Confirming the fears of many immigrant families who have declined to step forward and claim children who are being held in detention facilities, a new report shows that more than 40 people have been arrested by Immigration and Customs Enforcement (ICE) after doing just that.

CNN reported Thursday that between July and early September, at least 41 people have been detained after attempting to retrieve their young family members from government-run detention facilities, which are now at 92 percent capacity with more than 13,000 children in custody.

Just 12 of the arrests were of people with criminal records, while 70 percent of those detained were accused only of being undocumented immigrants.

The report comes just after the Health and Human Services Department (HHS) revealed a proposal to reallocate agency funds so that more children can be held in detention centers—as fewer children are being released due to their families' fears of arrest.

This past summer, after being forced to end its practice of separating undocumented children from their parents following international outcry, the Trump administration revealed a new tactic for cracking down on immigrant communities: requiring family members to submit to background checks and finger-printing before detained children could be released into their care.

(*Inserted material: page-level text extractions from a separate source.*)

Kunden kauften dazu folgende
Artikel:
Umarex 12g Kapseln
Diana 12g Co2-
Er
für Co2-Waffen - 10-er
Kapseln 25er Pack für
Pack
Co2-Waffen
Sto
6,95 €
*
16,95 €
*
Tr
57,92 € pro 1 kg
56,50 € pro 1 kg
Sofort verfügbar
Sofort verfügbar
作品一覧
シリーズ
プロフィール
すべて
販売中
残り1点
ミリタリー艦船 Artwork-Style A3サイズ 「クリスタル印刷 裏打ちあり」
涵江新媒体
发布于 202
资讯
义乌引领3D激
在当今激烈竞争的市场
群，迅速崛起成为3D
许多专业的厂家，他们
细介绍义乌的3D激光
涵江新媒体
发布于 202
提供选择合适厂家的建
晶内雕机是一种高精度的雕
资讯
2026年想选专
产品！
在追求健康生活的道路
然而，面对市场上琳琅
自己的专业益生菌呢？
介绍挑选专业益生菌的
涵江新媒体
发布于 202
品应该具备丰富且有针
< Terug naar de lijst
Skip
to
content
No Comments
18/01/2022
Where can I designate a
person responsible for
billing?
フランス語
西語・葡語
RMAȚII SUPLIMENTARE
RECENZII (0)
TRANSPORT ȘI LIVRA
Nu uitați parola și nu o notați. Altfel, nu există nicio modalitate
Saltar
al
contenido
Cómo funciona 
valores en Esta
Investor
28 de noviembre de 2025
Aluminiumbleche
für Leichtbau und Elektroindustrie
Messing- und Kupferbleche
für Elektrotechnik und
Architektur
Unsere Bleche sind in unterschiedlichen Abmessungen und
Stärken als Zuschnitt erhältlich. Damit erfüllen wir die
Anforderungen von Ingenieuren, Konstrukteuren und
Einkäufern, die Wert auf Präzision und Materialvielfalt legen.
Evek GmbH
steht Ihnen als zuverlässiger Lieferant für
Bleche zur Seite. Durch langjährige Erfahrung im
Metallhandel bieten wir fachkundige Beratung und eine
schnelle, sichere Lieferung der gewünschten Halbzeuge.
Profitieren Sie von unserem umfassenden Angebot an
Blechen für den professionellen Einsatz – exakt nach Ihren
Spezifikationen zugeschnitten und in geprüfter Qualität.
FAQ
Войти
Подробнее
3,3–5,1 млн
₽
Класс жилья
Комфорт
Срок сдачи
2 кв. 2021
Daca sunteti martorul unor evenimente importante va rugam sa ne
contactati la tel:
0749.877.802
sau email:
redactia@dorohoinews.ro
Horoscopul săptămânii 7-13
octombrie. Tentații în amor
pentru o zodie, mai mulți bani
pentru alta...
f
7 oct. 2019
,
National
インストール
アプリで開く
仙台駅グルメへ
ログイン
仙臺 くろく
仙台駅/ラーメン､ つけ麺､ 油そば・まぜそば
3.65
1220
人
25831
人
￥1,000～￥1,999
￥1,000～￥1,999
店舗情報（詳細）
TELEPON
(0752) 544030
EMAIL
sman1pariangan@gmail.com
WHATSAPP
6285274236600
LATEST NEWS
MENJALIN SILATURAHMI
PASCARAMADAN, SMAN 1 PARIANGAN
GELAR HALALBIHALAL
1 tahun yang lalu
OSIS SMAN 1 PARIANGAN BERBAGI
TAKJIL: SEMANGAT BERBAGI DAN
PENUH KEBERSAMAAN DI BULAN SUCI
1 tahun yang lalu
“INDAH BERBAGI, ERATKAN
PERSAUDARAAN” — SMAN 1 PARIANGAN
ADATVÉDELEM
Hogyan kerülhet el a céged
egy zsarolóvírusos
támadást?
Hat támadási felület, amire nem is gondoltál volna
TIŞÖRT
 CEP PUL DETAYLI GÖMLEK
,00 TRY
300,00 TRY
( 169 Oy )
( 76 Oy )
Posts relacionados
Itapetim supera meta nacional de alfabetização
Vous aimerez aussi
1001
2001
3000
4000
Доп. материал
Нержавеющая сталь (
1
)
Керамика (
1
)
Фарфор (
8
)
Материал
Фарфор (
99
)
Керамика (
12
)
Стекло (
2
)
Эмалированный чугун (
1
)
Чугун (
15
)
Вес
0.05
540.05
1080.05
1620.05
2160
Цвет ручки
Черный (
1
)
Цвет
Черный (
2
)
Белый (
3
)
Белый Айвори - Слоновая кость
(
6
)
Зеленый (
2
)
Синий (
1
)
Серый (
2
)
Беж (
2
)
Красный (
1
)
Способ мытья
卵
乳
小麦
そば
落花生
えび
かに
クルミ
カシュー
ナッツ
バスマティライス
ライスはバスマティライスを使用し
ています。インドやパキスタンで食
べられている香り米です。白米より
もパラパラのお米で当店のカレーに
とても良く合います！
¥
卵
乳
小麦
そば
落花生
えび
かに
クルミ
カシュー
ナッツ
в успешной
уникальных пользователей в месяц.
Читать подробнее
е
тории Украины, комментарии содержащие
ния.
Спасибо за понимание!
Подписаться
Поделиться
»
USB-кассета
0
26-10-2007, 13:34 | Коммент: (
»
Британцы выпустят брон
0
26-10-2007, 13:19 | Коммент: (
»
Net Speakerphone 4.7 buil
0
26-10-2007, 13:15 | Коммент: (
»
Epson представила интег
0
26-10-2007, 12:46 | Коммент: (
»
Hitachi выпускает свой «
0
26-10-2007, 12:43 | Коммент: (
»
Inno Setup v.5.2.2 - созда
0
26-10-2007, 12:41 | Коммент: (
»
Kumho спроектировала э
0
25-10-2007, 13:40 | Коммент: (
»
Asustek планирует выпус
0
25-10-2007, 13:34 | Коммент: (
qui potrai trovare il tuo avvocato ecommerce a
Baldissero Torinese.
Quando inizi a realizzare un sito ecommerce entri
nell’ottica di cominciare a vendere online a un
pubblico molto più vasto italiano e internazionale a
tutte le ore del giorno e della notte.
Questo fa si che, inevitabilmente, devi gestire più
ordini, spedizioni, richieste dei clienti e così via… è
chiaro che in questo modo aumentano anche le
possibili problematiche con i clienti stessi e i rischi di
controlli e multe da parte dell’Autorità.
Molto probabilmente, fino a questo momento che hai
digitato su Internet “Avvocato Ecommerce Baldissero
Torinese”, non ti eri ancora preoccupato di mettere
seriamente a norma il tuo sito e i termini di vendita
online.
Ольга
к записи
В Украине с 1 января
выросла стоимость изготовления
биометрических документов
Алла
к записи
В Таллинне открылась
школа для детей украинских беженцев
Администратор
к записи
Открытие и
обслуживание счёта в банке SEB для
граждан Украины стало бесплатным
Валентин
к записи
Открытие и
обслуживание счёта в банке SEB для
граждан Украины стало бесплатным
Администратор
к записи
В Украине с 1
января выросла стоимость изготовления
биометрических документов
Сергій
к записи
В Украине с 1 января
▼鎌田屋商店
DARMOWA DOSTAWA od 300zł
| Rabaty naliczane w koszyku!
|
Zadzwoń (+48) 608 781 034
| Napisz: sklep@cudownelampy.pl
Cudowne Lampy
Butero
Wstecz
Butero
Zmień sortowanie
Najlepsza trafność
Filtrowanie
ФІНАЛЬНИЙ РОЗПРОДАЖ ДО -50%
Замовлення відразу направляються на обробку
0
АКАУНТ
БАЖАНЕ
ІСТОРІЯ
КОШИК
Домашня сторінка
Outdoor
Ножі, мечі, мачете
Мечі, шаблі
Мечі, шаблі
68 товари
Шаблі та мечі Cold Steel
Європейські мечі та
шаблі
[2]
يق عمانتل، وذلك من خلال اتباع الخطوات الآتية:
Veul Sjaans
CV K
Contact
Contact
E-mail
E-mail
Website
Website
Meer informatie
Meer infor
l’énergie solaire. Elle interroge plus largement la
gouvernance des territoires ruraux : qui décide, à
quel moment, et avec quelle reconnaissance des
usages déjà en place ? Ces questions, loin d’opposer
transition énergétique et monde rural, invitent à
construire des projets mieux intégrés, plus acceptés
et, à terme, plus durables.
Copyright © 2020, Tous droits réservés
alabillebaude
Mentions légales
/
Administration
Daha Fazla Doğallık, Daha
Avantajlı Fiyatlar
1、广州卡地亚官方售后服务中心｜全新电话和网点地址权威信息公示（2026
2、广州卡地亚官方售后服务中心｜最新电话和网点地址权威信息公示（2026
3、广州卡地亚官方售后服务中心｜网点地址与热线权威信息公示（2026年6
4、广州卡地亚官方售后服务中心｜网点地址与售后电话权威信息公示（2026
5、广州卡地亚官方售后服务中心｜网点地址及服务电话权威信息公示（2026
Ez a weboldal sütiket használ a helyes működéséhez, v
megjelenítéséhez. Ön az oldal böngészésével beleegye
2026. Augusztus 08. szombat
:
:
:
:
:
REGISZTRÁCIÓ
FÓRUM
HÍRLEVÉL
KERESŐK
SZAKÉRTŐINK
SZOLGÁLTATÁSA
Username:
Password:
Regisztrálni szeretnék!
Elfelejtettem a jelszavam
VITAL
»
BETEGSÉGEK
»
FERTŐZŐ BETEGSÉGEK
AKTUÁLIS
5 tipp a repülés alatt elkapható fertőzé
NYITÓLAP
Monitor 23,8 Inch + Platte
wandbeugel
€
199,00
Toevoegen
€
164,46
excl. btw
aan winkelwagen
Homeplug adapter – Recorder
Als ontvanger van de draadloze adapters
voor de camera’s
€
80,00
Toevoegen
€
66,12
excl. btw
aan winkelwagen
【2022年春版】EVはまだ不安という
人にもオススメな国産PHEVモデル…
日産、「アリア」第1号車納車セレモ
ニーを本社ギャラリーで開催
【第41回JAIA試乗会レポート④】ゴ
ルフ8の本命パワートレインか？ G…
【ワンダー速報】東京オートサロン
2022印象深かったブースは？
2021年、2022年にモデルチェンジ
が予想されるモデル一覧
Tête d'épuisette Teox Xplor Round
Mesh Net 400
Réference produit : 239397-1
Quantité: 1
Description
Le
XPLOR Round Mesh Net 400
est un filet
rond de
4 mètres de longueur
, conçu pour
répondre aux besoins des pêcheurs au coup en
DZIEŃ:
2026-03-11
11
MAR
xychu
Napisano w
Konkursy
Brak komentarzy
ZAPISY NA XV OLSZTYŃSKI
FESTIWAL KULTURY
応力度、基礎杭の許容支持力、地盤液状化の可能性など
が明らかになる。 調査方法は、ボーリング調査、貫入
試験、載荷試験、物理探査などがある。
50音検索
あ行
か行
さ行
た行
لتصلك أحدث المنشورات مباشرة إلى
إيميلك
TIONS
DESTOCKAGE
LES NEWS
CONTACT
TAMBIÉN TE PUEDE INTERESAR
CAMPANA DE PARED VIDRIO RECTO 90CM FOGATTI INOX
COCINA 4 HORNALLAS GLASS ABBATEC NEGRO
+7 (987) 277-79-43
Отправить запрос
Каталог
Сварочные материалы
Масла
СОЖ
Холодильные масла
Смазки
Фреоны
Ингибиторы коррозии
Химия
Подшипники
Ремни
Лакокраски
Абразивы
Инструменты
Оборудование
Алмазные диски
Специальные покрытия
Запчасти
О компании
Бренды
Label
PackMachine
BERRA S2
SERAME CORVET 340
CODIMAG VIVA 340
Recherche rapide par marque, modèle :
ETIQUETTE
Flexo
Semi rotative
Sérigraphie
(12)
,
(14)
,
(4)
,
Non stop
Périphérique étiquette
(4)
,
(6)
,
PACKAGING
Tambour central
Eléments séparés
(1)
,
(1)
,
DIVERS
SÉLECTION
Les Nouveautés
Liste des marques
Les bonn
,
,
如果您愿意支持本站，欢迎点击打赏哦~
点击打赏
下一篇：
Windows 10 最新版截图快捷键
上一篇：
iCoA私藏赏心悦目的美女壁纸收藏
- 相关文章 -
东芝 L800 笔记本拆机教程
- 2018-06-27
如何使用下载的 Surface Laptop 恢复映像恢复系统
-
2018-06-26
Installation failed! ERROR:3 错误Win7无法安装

The new system is a transparent method to find and detain as many undocumented immigrants as possible, critics say—and one that forces HHS to operate as a federal law enforcement agency.

HHS "has a hard enough job to do when they can be focused on being a family-serving organization charged with reuniting children with their family, and when that mission is compromised by making them collect information for the purposes of immigration enforcement, that runs contrary to their primary mission and it's contrary to the best interests of children," Maria Cancian, a former HHS deputy assistant secretary, told CNN.